O.R.B. Preview
After three days wandering around at least eleven football fields (505,000 square feet) worth of pre-release games, I\'ve used two pairs of shoes, and accumulated a notebook full of my own handwriting that I can\'t really decipher. Naturally, it\'s hard to decide what my first preview of E3 should be. Should I hit the big names, the ones that start with \"W\" and end with \"craft\"? What follows the week after L.A. is a sort of post-traumatic videogame overload. During this time, I drool a lot, type long strings of meaningless letters on my keyboard, and gaze in wonder at the little paper on which, sometime in the last three days, I\'ve written either \"poctic\" or \"platife\", neither of which are words that I recognize as English. In such a state, I must fall back on the most simple of decision makers, and thus here is my deciding criteria: Strategy First, esteemed publishers of Kohan: Immortal Sovereigns, gave out the best press packet. Little stress-ball asteroid, T-shirt, survival kit including Band Aids and moist towelette = first preview I write.

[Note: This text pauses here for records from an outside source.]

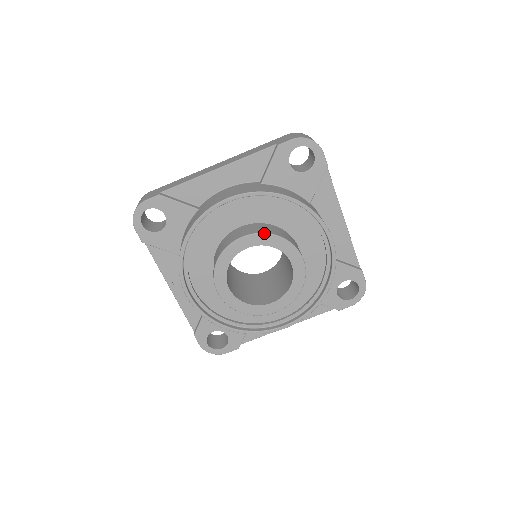
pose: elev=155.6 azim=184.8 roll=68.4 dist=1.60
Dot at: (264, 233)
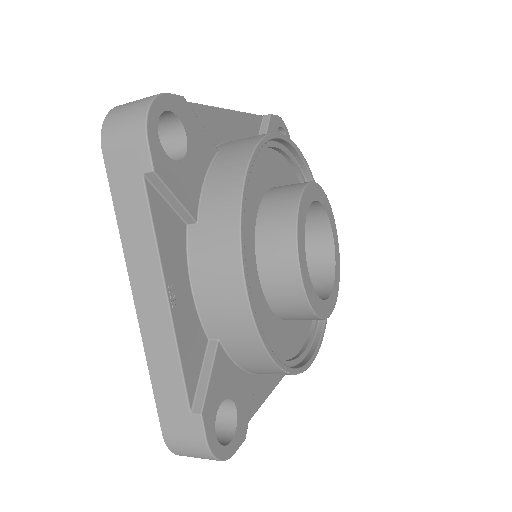
Dot at: occluded
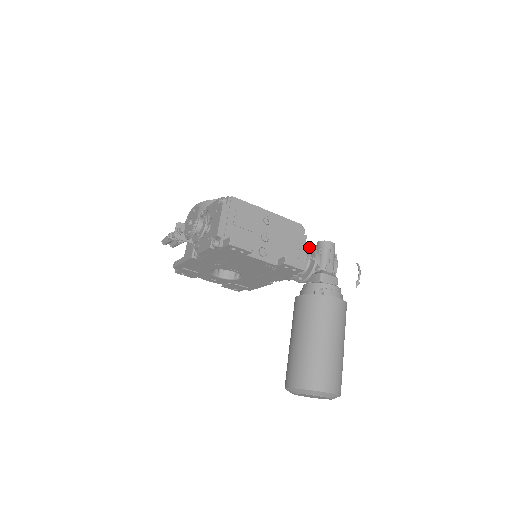
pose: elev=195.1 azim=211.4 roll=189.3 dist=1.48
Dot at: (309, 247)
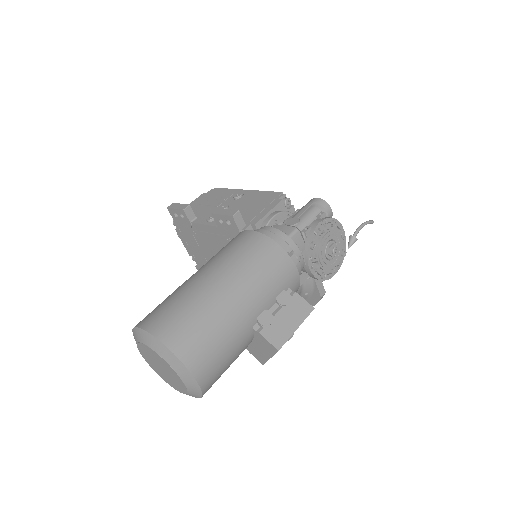
Dot at: occluded
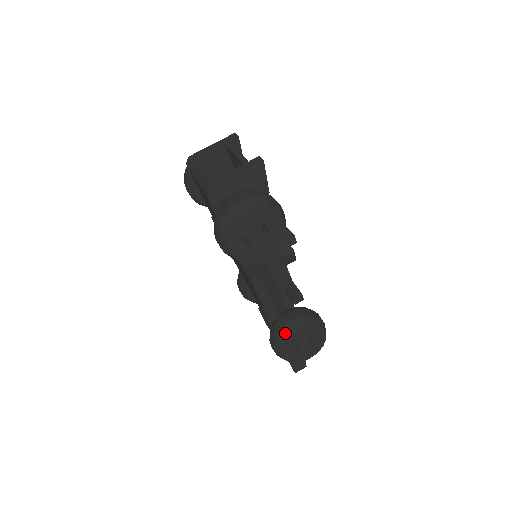
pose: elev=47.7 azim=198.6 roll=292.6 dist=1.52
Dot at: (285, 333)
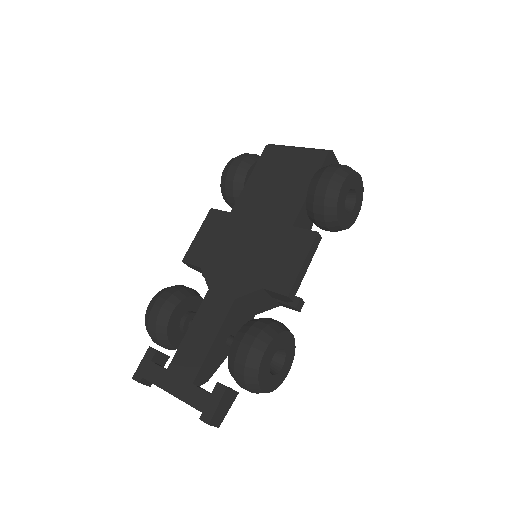
Dot at: (280, 326)
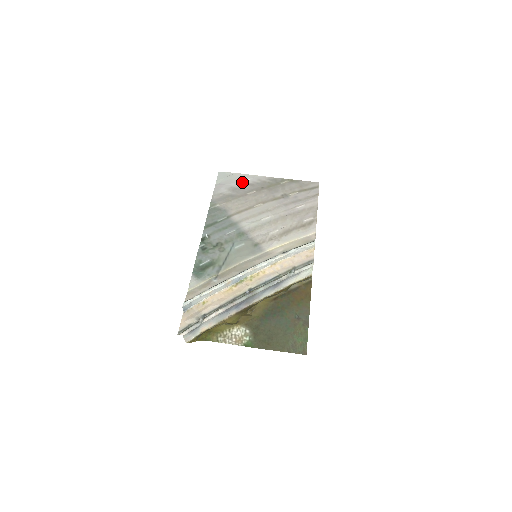
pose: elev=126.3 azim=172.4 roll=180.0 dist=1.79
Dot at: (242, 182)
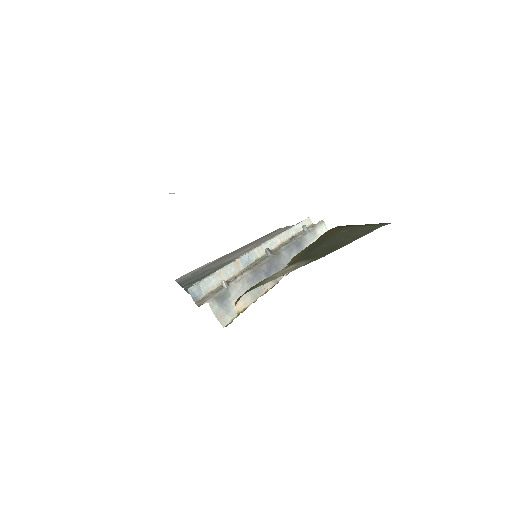
Dot at: (203, 266)
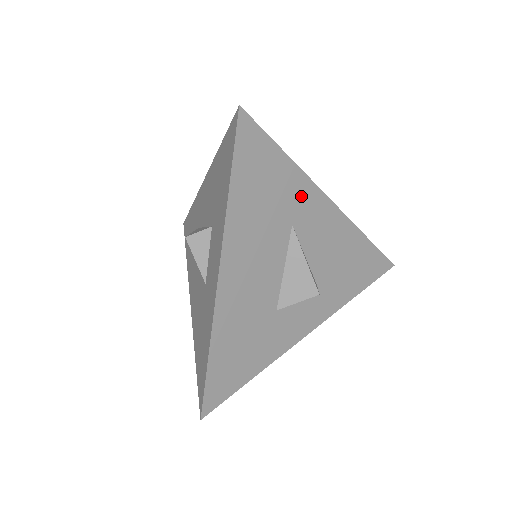
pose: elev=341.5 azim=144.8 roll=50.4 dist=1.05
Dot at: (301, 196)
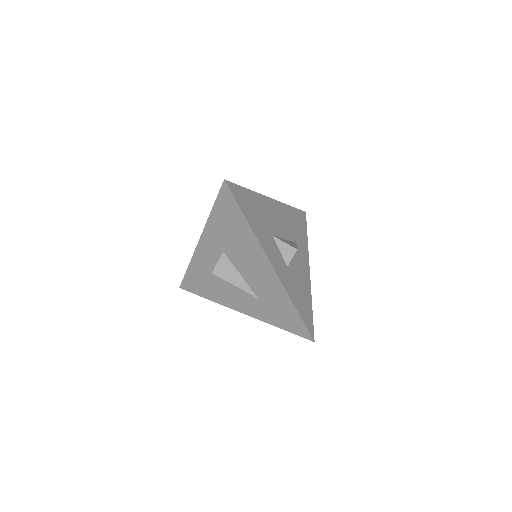
Dot at: (303, 247)
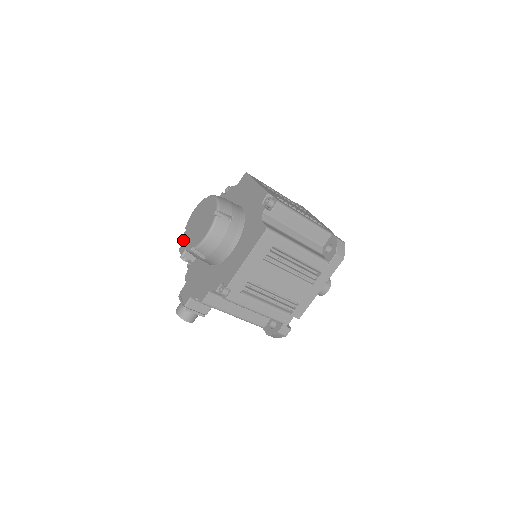
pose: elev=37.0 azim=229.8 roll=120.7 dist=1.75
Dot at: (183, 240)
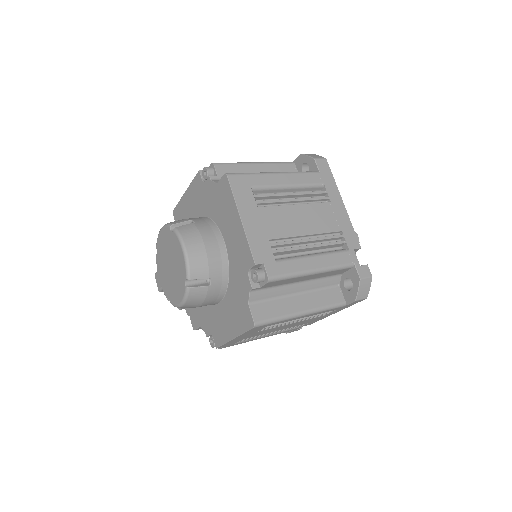
Dot at: occluded
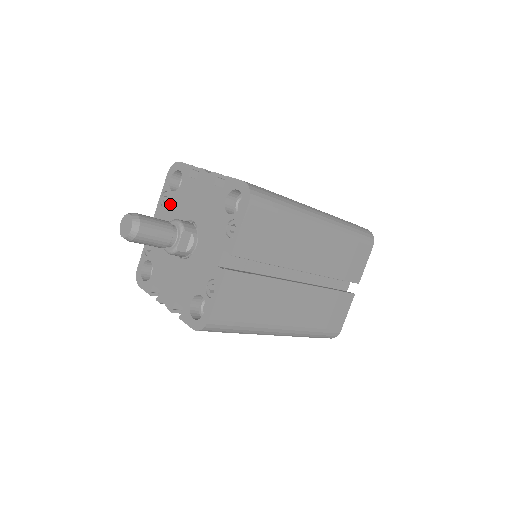
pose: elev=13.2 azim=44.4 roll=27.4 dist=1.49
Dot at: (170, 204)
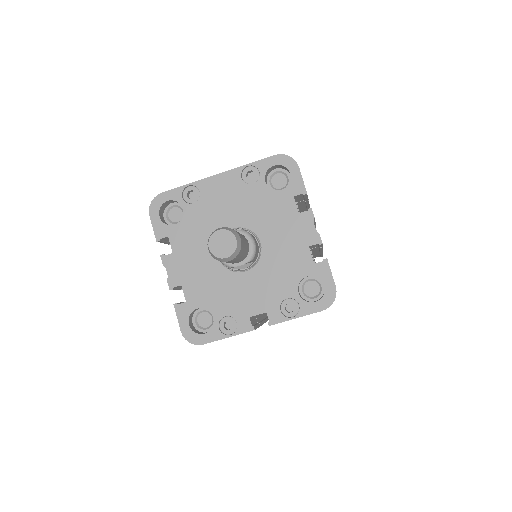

Ever want to control a truly gigantic space armada? For years Star Wars has flown us around the big screen with large-scale cinematic space battles, and for years games have been trying to reproduce that experience. A game called O.R.B., from Strategy First, is the only game I\'ve seen that looks to deliver immersive free space combat in a workable RTS. It\'s that simple. Hands down one of the most cinematic game play experiences in the genre, O.R.B. delivers a space-world that is beautiful, complex, and playable--so far. \"We knew that everything we did in 3D,\" says one of the developers at the booth, \"the player also had to be able to do in 2D.\" Not only can the player view all the carnage their space armadas deal out through a free flying 3D rendered engine, but also a press of the tab key will leave you looking at the universe from the top down. From what I\'ve played of O.R.B., the developers have spent as much time making sure it\'s easy to stay oriented in a universe with three unique axis as they have making the ships beautiful as they swarm a space cruiser three times their size.
After the control issue is mastered and out of the way, the game still has to hold a player\'s attention. So far it looks as if O.R.B. is going to follow through. Strategy First is promising a multitude of command ships and weapons, technology trees, and multiplayer elements: \"There are two types of radar,\" the fellow in the Strategy First T-shirt at the booth points out. \"Up close you can scan their ships, tell their stats. Far away ships just appear as gray dots. The gray dots could be either a few scouts, or a monstrous armada waiting to launch an invasion.\"
Additionally, players can capture and research other vessels, defend mining resources, and build fleets all in a fully dynamic solar system. The planets orbit the sun; the remains of your ships dissolve into debris that theoretically never disappears and continues to orbit--presumably as little gray dots on the radar. This allows players to park their fleet in an asteroid belt and float unannounced into enemy territory on the pulls of universal gravity.
It remains to be seen if the final product will hold itself together as well as the demo promises. E3 only showed a limited number of ships, nothing like the huge advance of siege machines we expect from the best moments of a RTS. Will the visual presentation continue to be a plus to the game, instead of a hindrance that prevents easy manipulation of the units? If Strategy First can pull it off, and stay on the track they appear to be on, the August 2002 release date could change how we think of RTS.